§ TEXT SHOWN:
┄┄┄┄┄┄┄┄┄┄┄┄┄┄┄┄┄┄┄┄
Birthplace with Buried Stones -
Meena Alexander in Conversation with
Russell Leong

by Meena Alexander

[October 18, 2013]

6PM to 8PM

25 West 43rd Street, Room 1000
between 5th & 6th Avenues, Manhattan


Poet and Distinguished Professor, Meena Alexander will read from her new book of poetry, Birthplace with Buried Stones, and engage in a dialogue with Russell Leong, Editor of CUNY FORUM, about the creative processes she undertook to "convey the fragmented experience of the traveler, for whom home is both nowhere and everywhere."

Birthplace with Buried Stones (TriQuarterly Books/ Northwestern University Press, September 2013)

With their intense lyricism, Alexander’s poems convey the fragmented experience of the traveler, for whom home is both nowhere and everywhere. The landscapes she evokes, whether walking a city street or reading Basho in the Himalayas, hold echoes of otherness. Place becomes a palimpsest, composed of layer upon layer of  memory, dream, and desire. There are poems of love and poems of war -- we see the rippling effects of violence and dislocation, of love and its aftermath. The poems in Birthplace with Buried Stones range widely over time and place, from her native India to New York City. We see traces of mythology, ritual, other languages. Uniquely attuned to life in a globalized world, Alexander’s poetry is an apt guide, bringing us face to face with the power of a single moment, its capacity to evoke the unseen and unheard.
┄┄┄┄┄┄┄┄┄┄┄┄┄┄┄┄┄┄┄┄
§ WHAT TO PRODUCE:
Quote the event announcement word for word, starting with "Poet and Distinguished" and going on through "Press, September 2013)". The material placed after this point plays no part in the work.

§ MATERIAL PROVIDED:
┄┄┄┄┄┄┄┄┄┄┄┄┄┄┄┄┄┄┄┄
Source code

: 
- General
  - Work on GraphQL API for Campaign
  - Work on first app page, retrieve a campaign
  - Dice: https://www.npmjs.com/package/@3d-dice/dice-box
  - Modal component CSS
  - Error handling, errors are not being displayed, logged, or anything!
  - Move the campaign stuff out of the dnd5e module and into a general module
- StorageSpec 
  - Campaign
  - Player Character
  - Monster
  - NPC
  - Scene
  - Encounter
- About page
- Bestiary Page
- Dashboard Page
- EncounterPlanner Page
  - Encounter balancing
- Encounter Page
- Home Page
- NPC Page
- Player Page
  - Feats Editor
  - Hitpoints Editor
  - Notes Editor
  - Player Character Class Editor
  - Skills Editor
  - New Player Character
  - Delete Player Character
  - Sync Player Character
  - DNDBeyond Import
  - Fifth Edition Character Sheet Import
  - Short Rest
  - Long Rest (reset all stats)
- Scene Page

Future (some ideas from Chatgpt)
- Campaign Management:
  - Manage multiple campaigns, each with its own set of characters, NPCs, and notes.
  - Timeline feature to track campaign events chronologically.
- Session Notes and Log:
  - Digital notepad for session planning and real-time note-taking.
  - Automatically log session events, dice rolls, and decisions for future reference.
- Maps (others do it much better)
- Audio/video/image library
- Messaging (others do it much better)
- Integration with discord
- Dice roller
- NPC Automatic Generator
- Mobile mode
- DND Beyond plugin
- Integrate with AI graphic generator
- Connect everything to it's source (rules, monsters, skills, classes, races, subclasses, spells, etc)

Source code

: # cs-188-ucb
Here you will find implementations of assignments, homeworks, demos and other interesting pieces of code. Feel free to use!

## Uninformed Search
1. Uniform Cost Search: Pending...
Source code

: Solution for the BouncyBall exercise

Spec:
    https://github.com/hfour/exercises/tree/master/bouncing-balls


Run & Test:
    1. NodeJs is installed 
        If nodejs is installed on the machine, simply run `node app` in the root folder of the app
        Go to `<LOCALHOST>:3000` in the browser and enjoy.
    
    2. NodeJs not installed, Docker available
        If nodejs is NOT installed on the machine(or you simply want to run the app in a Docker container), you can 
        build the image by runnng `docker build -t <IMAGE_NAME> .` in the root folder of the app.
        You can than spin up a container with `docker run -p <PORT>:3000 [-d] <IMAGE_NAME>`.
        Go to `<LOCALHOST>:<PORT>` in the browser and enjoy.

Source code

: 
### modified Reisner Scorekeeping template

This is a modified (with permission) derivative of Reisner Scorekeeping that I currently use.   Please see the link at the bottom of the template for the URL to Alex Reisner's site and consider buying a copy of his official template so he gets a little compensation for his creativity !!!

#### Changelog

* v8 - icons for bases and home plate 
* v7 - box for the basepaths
┄┄┄┄┄┄┄┄┄┄┄┄┄┄┄┄┄┄┄┄
§ REPLY TO THE TASK:
Poet and Distinguished Professor, Meena Alexander will read from her new book of poetry, Birthplace with Buried Stones, and engage in a dialogue with Russell Leong, Editor of CUNY FORUM, about the creative processes she undertook to "convey the fragmented experience of the traveler, for whom home is both nowhere and everywhere."

Birthplace with Buried Stones (TriQuarterly Books/ Northwestern University Press, September 2013)